Es mehren sich die Berichte von Krawallmachern, die in den Strassen-Auseinandersetzungen nach dem Gerichtsurteil gegen die Führung der Unabhängigkeitsbewegung und ehemalige Minister der Landesregierung eine gute Gelegenheit für "systemfeindliche Bamboole" sehen.
Über die Nachrichten über gewaltsame Auseinandersetzungen geraten die zahlreichen friedlichen Demonstrationen in den Hintergrund.

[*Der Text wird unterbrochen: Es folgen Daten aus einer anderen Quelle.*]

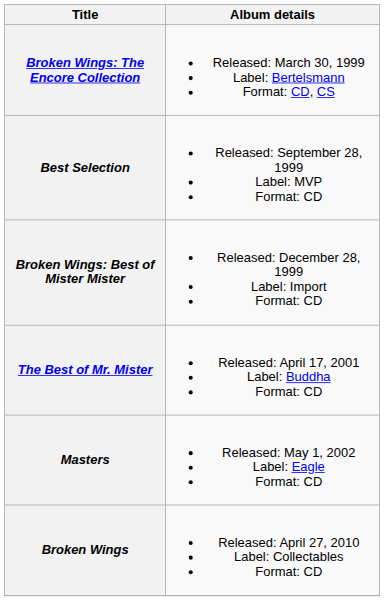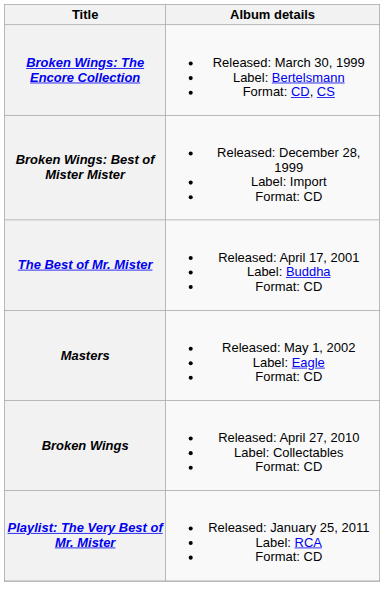- row: Best Selection | Released: September 28, 1999 Label: MVP Format: CD
+ row: Playlist: The Very Best of Mr. Mister | Released: January 25, 2011 Label: RCA Format: CD
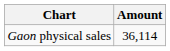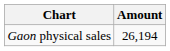Gaon physical sales | Amount: 36,114 -> 26,194
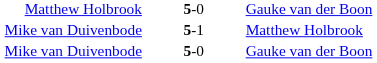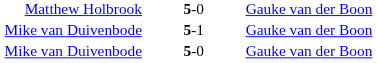Mike van Duivenbode / 5-1 | column 3: Matthew Holbrook -> Gauke van der Boon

Zusätzliches Öl ins Feuer giesst am Donnerstag Abend eine Gegendemo mit franquistischen und faschistischen Flaggen, nur wenige Meter entfernt von dem harten Kern der radikalen und gewaltbereiten "Unabhängigkeitskämpfern". 400 Container brannten in den ersten drei Tagen, dazu zahlreiche Kfz und Gebäude nur deshalb nicht, weil die Feuerwehr schnell zur Stelle war.
Der katalanische Ministerpräsident QuimTorra sprach bei den Gewaltbereiten ambivalent von "infiltrados". Er kündigte ein zweites Unabhängigkeits-Referendum für das Jahr 2020 an und überraschte damit selbst seine Koalitionspartner. ERC sprach sich dagegen aus, wies darauf hin, dass jetzt der Moment für die Herstellung einer grossen Einigkeit in Katalonien sei. Die Opposition forderte seinen Rücktritt. Die Opposition im Bundesparlament von Madrid fordert den sozialistischen Ministerpräsidenten Pedro Sánchez zur Ausrufung des Notstandes und Anwendung des Artikels 155 mit der Einschränkung der katalanischen Autonomiebefugnisse auf.
Der für den 26. Oktober um 13 Uhr in Barcelona vorgesehene Liga-Klassiker gegen Real Madrid ist aus Sicherheitsbedenken auf Dezember verschoben worden.